Bowser made Washington, ravaged by an economic downturn due to the COVID-19 pandemic, more palatable to business. She spoke of “taking big swings to keep D.C. teams in D.C.” through sweetheart deals made with sports owners, setting aside $1.5 billion to renovate Capital One Arena and build a new RFK Stadium. On the other side of the economic ladder, she ordered the clearing-off of homeless encampments throughout the city, most notoriously at McPherson Square in Northwest Washington in February 2023, when 70 people were cleared out of their tents, with their belongings destroyed.

On immigration, Bowser silently consented to Trump’s anti-migrant pogrom.
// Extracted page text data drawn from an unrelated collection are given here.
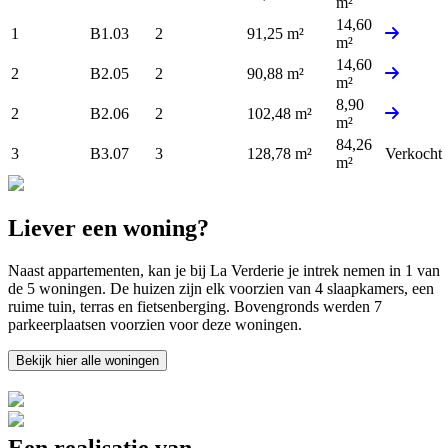
m²
14,60
1
B1.03
2
91,25 m²
m²
14,60
2
B2.05
2
90,88 m²
m²
8,90
2
B2.06
2
102,48 m²
m²
84,26
3
B3.07
3
128,78 m²
Verkocht
m²
Liever een woning?
Naast appartementen, kan je bij La Verderie je intrek nemen in 1 van
de 5 woningen. De huizen zijn elk voorzien van 4 slaapkamers, een
ruime tuin, terras en fietsenberging. Bovengronds werden 7
parkeerplaatsen voorzien voor deze woningen.
Bekijk hier alle woningen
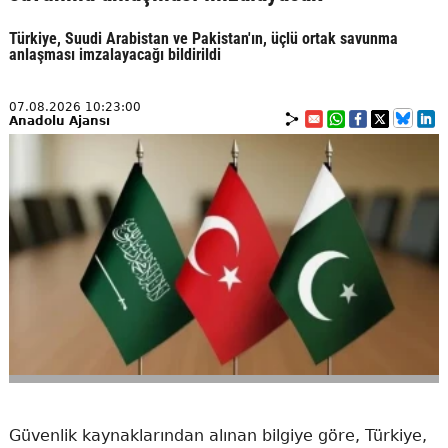
Türkiye, Suudi Arabistan ve Pakistan'ın, üçlü ortak savunma
anlaşması imzalayacağı bildirildi
07.08.2026 10:23:00
Anadolu Ajansı
Güvenlik kaynaklarından alınan bilgiye göre, Türkiye,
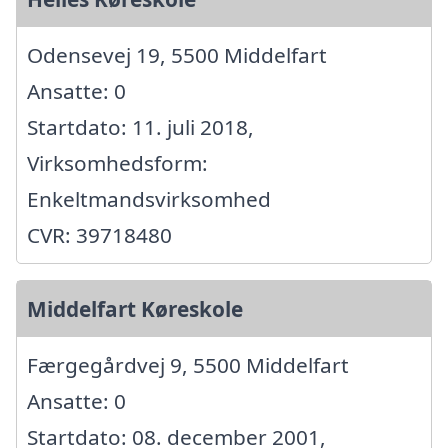
Odensevej 19, 5500 Middelfart
Ansatte: 0
Startdato: 11. juli 2018,
Virksomhedsform:
Enkeltmandsvirksomhed
CVR: 39718480
Middelfart Køreskole
Færgegårdvej 9, 5500 Middelfart
Ansatte: 0
Startdato: 08. december 2001,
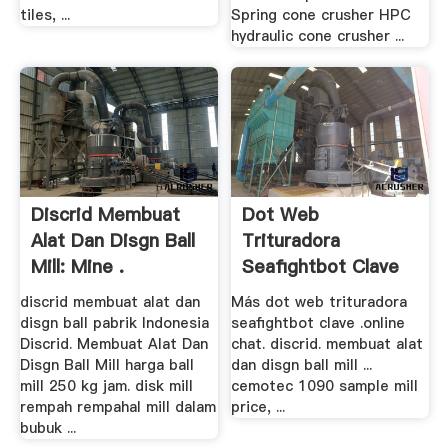
tiles, ...
Spring cone crusher HPC
hydraulic cone crusher ...
Discrid Membuat
Dot Web
Alat Dan Disgn Ball
Trituradora
Mill: Mine .
Seafightbot Clave
discrid membuat alat dan
Más dot web trituradora
disgn ball pabrik Indonesia
seafightbot clave .online
Discrid. Membuat Alat Dan
chat. discrid. membuat alat
Disgn Ball Mill harga ball
dan disgn ball mill ...
mill 250 kg jam. disk mill
cemotec 1090 sample mill
rempah rempahal mill dalam
price, ...
bubuk ...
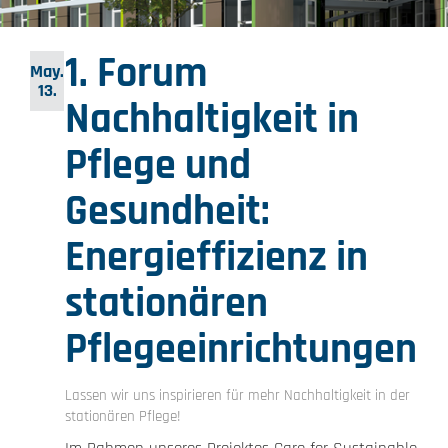
1. Forum
May.
13.
Nachhaltigkeit in
Pflege und
Gesundheit:
Energieffizienz in
stationären
Pflegeeinrichtungen
Lassen wir uns inspirieren für mehr Nachhaltigkeit in der
stationären Pflege!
While Bowser spoke of D.C. being a “sanctuary city” prior to Trump’s second term, she has since advocated for a repeal of the city’s sanctuary city law, in line with numerous Democratic mayors in major cities pushing anti-immigration laws and policies.

As a Washington Post editorial board statement on the day of Bowser’s resignation put it, “the Democrat put the capital city before her own political ambitions.” Here, “the city” is defined not as a diverse city of working class people, but the city of business interests, corporations and the affluent.

Under this cloud, Bowser announced she would not run for another term as mayor, with her final term to end in January 2027. As the record has shown, however, the departure of a mayor and the policies that came with it does not mean those policies are a thing of the past.

For the working class in D.C. and around the world, the task is not to elect left-talking capitalist politicians but to establish political and organization independence from all agencies of capitalism and their pseudo-left defenders.